◆ Task instructions
Produce an exact copy of the line containing "Find the support of the tree." and of every line after it in the material below, ending with the final line.

** Data records follows **

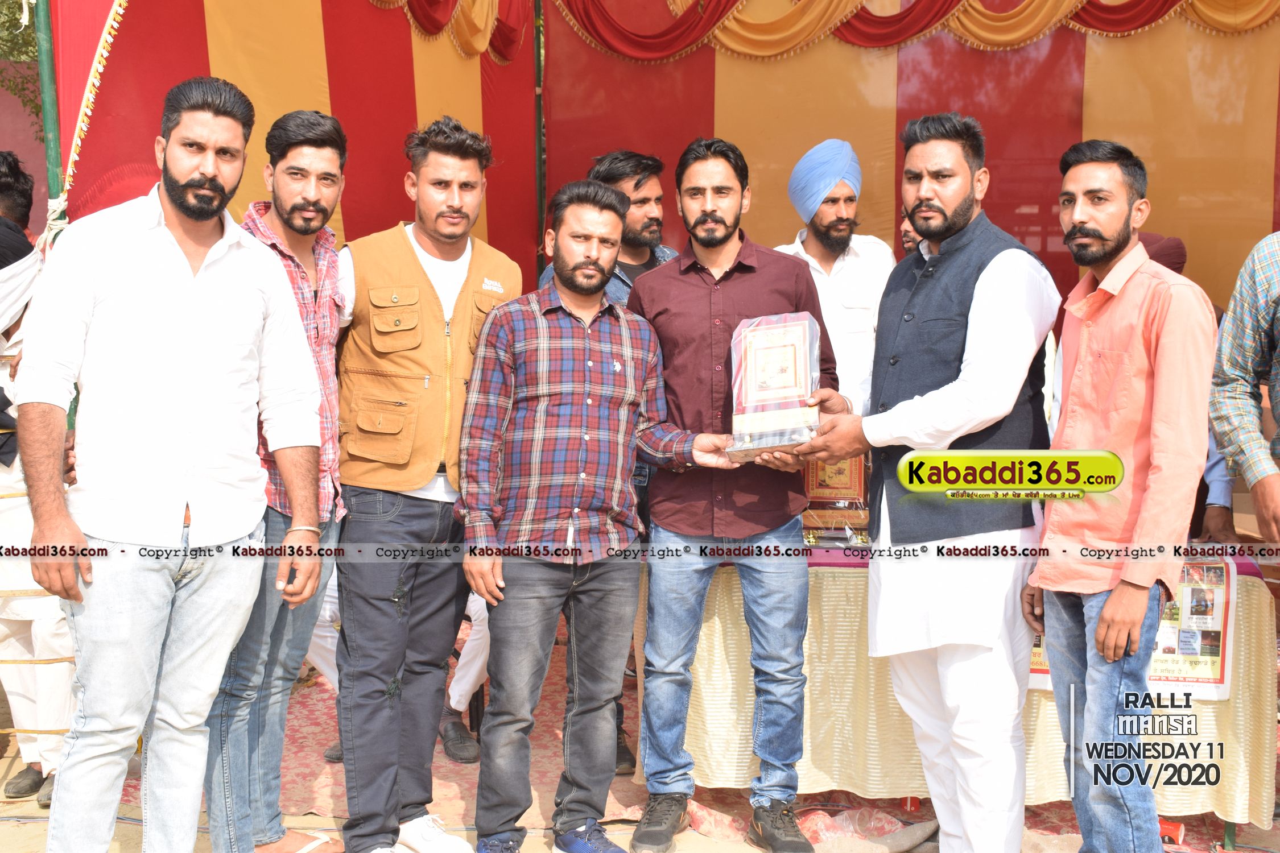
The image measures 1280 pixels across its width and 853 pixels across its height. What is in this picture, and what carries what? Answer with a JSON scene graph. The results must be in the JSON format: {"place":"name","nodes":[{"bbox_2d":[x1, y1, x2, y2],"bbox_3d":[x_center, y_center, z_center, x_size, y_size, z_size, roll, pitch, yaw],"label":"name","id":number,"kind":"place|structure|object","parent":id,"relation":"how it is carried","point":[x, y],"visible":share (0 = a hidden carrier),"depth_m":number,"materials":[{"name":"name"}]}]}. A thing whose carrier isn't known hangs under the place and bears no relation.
{"place":"outdoors","nodes":[
{"label":"outdoors","id":0,"kind":"place"},
{"bbox_2d":[0,62,48,229],"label":"wall","id":1,"kind":"structure","parent":0,"point":[31,157],"depth_m":8.57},
{"bbox_2d":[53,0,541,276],"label":"tent wall","id":2,"kind":"structure","parent":0,"point":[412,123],"depth_m":5.30,"materials":[{"name":"red fabric"}]},
{"bbox_2d":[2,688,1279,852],"label":"ground","id":3,"kind":"structure","parent":0,"point":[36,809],"materials":[{"name":"red carpet"}]},
{"bbox_2d":[0,150,75,808],"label":"person","id":4,"kind":"object","parent":3,"relation":"on","point":[3,188],"visible":0.61,"depth_m":3.96},
{"bbox_2d":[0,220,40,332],"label":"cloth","id":5,"kind":"object","parent":4,"relation":"on","point":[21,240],"visible":0.83,"depth_m":3.84,"materials":[{"name":"white fabric"}]},
{"bbox_2d":[11,76,330,852],"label":"man","id":6,"kind":"object","parent":3,"relation":"on","point":[176,247],"visible":0.98,"depth_m":2.97},
{"bbox_2d":[201,106,353,852],"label":"man","id":7,"kind":"object","parent":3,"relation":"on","point":[329,160],"visible":0.72,"depth_m":3.48},
{"bbox_2d":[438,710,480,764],"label":"shoe","id":8,"kind":"object","parent":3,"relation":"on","point":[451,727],"visible":0.72,"depth_m":4.56,"materials":[{"name":"black leather"}]},
{"bbox_2d":[451,176,745,852],"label":"man","id":9,"kind":"object","parent":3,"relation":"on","point":[549,314],"visible":0.99,"depth_m":3.56},
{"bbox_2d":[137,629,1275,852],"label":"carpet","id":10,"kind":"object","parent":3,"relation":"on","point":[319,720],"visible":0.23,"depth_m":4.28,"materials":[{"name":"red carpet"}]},
{"bbox_2d":[331,112,523,852],"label":"man","id":11,"kind":"object","parent":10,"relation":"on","point":[469,195],"visible":0.98,"depth_m":3.54},
{"bbox_2d":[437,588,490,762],"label":"person","id":12,"kind":"object","parent":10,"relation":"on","point":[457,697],"visible":0.13,"depth_m":4.66},
{"bbox_2d":[538,158,677,773],"bbox_3d":[-0.063,0.068,4.394,0.569,1.740,0.580,0,6,3],"label":"man","id":13,"kind":"object","parent":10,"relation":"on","point":[610,175],"visible":0.2,"depth_m":4.36},
{"bbox_2d":[628,134,837,852],"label":"man","id":14,"kind":"object","parent":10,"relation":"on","point":[697,292],"visible":0.96,"depth_m":3.71},
{"bbox_2d":[727,312,823,458],"bbox_3d":[0.341,-0.093,3.642,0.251,0.336,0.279,0,6,3],"label":"plaque","id":15,"kind":"object","parent":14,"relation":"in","point":[792,351],"visible":0.94,"depth_m":3.59,"materials":[{"name":"metal"}]},
{"bbox_2d":[779,138,895,414],"bbox_3d":[0.609,-0.125,4.693,0.470,1.545,0.504,0,6,3],"label":"man","id":16,"kind":"object","parent":10,"relation":"on","point":[853,257],"visible":0.58,"depth_m":4.57},
{"bbox_2d":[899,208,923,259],"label":"person","id":17,"kind":"object","parent":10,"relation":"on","point":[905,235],"visible":0.09,"depth_m":4.93},
{"bbox_2d":[640,542,1279,840],"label":"table","id":18,"kind":"object","parent":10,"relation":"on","point":[817,603],"visible":0.48,"depth_m":3.93,"materials":[{"name":"beige fabric"}]},
{"bbox_2d":[800,453,870,540],"bbox_3d":[0.560,0.163,4.274,0.267,0.293,0.193,0,6,3],"label":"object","id":19,"kind":"object","parent":18,"relation":"on","point":[853,486],"visible":0.56,"depth_m":4.21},
{"bbox_2d":[1029,556,1233,700],"bbox_3d":[1.221,0.499,3.733,0.526,0.360,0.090,0,6,3],"label":"poster","id":20,"kind":"object","parent":18,"relation":"attached to","point":[1221,625],"visible":0.26,"depth_m":3.70,"materials":[{"name":"paper"}]},
{"bbox_2d":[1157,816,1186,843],"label":"red object","id":21,"kind":"object","parent":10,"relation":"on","point":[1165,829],"visible":0.43,"depth_m":3.85,"materials":[{"name":"red"}]},
{"bbox_2d":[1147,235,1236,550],"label":"person","id":22,"kind":"object","parent":10,"relation":"on","point":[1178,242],"visible":0.12,"depth_m":4.38},
{"bbox_2d":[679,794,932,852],"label":"cloth","id":23,"kind":"object","parent":3,"relation":"on","point":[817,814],"visible":0.6,"depth_m":3.91,"materials":[{"name":"fabric"}]},
{"bbox_2d":[786,113,1053,852],"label":"man","id":24,"kind":"object","parent":3,"relation":"on","point":[960,382],"visible":0.98,"depth_m":3.26},
{"bbox_2d":[1022,140,1215,852],"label":"man","id":25,"kind":"object","parent":3,"relation":"on","point":[1118,588],"visible":0.99,"depth_m":3.00},
{"bbox_2d":[544,1,1279,323],"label":"tent wall","id":26,"kind":"structure","parent":0,"point":[998,222],"depth_m":6.61,"materials":[{"name":"fabric"}]},
{"bbox_2d":[368,0,1279,64],"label":"valance","id":27,"kind":"object","parent":26,"relation":"attached to","point":[1223,13],"visible":0.94,"depth_m":6.53,"materials":[{"name":"fabric"}]},
{"label":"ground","id":28,"kind":"structure","parent":0},
{"bbox_2d":[0,0,42,125],"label":"tree","id":29,"kind":"object","parent":28,"relation":"on","point":[11,53],"visible":0.22,"depth_m":11.16,"materials":[{"name":"green plant"}]},
{"bbox_2d":[32,0,65,225],"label":"tent pole","id":30,"kind":"object","parent":28,"relation":"on","point":[48,143],"visible":0.44,"depth_m":4.39,"materials":[{"name":"green metal"}]},
{"bbox_2d":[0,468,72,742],"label":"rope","id":31,"kind":"object","parent":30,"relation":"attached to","point":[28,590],"visible":0.6,"depth_m":3.94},
{"bbox_2d":[533,0,546,279],"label":"tent pole","id":32,"kind":"object","parent":28,"relation":"on","point":[539,200],"visible":0.49,"depth_m":6.57,"materials":[{"name":"green metal"}]},
{"bbox_2d":[1210,231,1279,549],"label":"person","id":33,"kind":"object","parent":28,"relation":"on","point":[1276,411],"visible":0.97,"depth_m":3.74}
]}

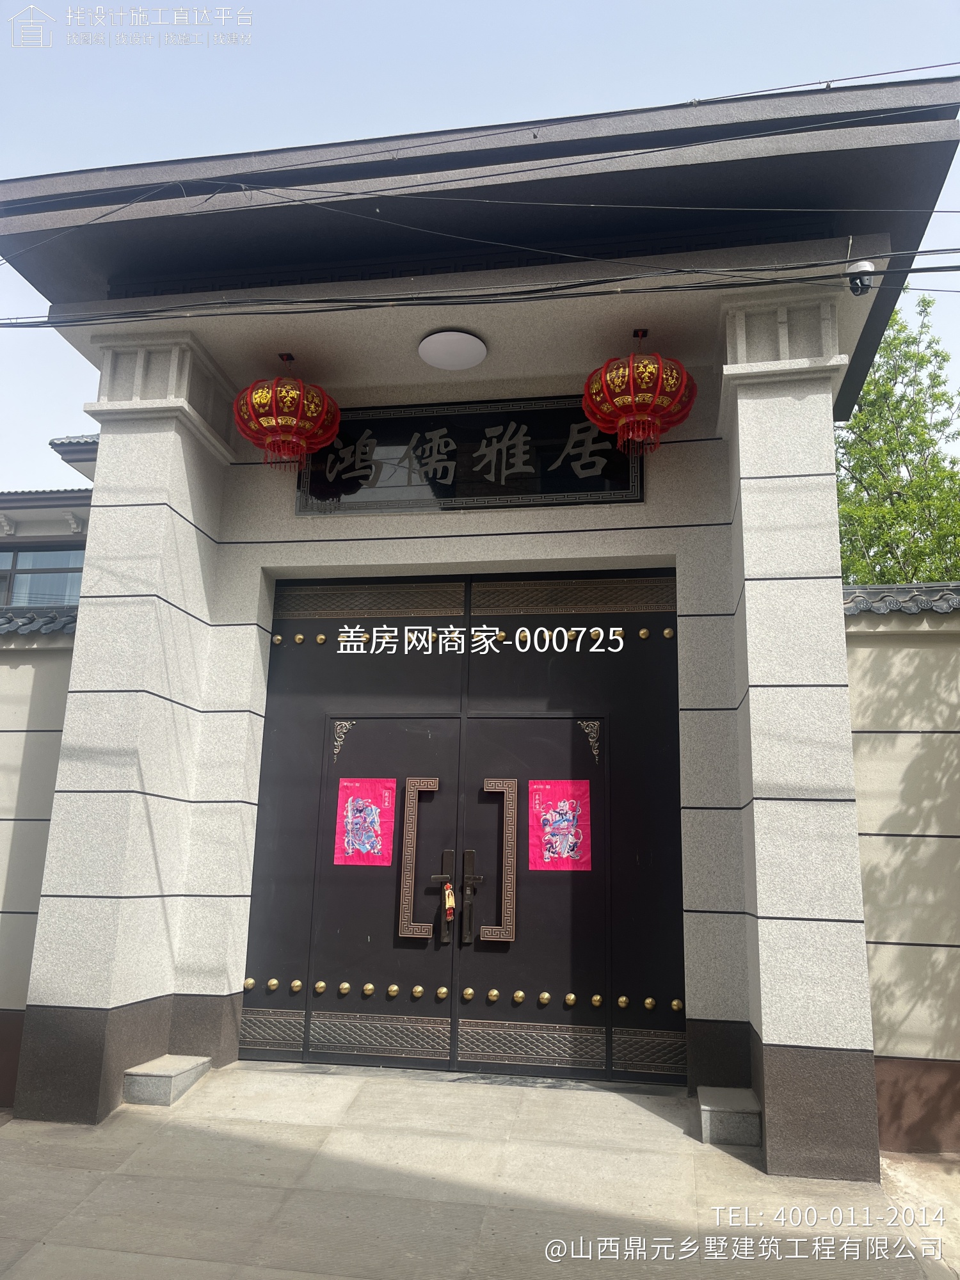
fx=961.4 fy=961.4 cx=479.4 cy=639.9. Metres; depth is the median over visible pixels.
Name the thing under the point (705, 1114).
stone step
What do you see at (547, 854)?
poster
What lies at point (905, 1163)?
dirt ground
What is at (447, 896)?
hanging tag
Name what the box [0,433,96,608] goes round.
building
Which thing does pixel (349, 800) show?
poster
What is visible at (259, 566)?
gatehouse
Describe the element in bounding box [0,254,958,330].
power cable
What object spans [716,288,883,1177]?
stone pillar
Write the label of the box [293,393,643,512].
name plaque
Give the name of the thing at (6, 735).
boundary wall
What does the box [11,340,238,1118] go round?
stone pillar
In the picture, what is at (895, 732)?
boundary wall
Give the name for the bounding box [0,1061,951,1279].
pavement
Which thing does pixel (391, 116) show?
sky
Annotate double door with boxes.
[240,578,684,1084]
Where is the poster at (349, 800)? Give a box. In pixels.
[333,775,396,866]
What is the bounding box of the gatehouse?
[0,80,958,1173]
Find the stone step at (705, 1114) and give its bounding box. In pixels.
[696,1086,762,1146]
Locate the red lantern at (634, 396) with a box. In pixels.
[581,332,696,455]
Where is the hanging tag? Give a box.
[442,883,456,919]
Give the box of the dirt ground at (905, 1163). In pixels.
[880,1150,959,1276]
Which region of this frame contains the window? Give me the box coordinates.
[0,545,85,606]
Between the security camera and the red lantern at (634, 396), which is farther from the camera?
the red lantern at (634, 396)
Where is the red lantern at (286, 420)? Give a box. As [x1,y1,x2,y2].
[232,354,340,471]
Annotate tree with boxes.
[834,295,959,587]
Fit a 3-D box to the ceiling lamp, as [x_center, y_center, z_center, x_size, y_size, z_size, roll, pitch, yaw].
[-0.154,-1.622,5.440,0.398,0.109,0.392,-1,-12,10]
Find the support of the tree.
on the ground
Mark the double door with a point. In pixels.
(328, 964)
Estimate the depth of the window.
14.03 m
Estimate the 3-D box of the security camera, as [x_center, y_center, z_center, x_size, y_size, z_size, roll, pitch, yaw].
[1.757,-1.654,4.449,0.129,0.158,0.144,-1,-12,10]
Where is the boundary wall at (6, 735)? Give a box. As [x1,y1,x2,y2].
[0,603,77,1107]
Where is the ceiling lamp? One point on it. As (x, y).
(441, 361)
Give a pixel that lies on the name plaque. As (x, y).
(499, 488)
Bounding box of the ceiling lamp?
[418,329,487,370]
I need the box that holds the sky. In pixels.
[0,0,959,494]
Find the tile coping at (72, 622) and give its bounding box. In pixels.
[0,604,79,636]
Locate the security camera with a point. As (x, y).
(861, 281)
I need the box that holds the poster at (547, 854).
[528,778,593,871]
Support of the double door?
in the gatehouse
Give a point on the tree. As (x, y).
(866, 393)
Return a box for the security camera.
[846,260,876,296]
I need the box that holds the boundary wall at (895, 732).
[840,583,959,1155]
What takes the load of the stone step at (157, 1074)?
on the pavement
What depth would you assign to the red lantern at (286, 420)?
5.31 m
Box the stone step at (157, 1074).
[122,1054,209,1106]
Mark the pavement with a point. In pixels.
(143, 1152)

** End of Data records **

◆ Response below
Find the support of the tree.
on the ground
Mark the double door with a point. In pixels.
(328, 964)
Estimate the depth of the window.
14.03 m
Estimate the 3-D box of the security camera, as [x_center, y_center, z_center, x_size, y_size, z_size, roll, pitch, yaw].
[1.757,-1.654,4.449,0.129,0.158,0.144,-1,-12,10]
Where is the boundary wall at (6, 735)? Give a box. As [x1,y1,x2,y2].
[0,603,77,1107]
Where is the ceiling lamp? One point on it. As (x, y).
(441, 361)
Give a pixel that lies on the name plaque. As (x, y).
(499, 488)
Bounding box of the ceiling lamp?
[418,329,487,370]
I need the box that holds the sky. In pixels.
[0,0,959,494]
Find the tile coping at (72, 622) and give its bounding box. In pixels.
[0,604,79,636]
Locate the security camera with a point. As (x, y).
(861, 281)
I need the box that holds the poster at (547, 854).
[528,778,593,871]
Support of the double door?
in the gatehouse
Give a point on the tree. As (x, y).
(866, 393)
Return a box for the security camera.
[846,260,876,296]
I need the box that holds the boundary wall at (895, 732).
[840,583,959,1155]
What takes the load of the stone step at (157, 1074)?
on the pavement
What depth would you assign to the red lantern at (286, 420)?
5.31 m
Box the stone step at (157, 1074).
[122,1054,209,1106]
Mark the pavement with a point. In pixels.
(143, 1152)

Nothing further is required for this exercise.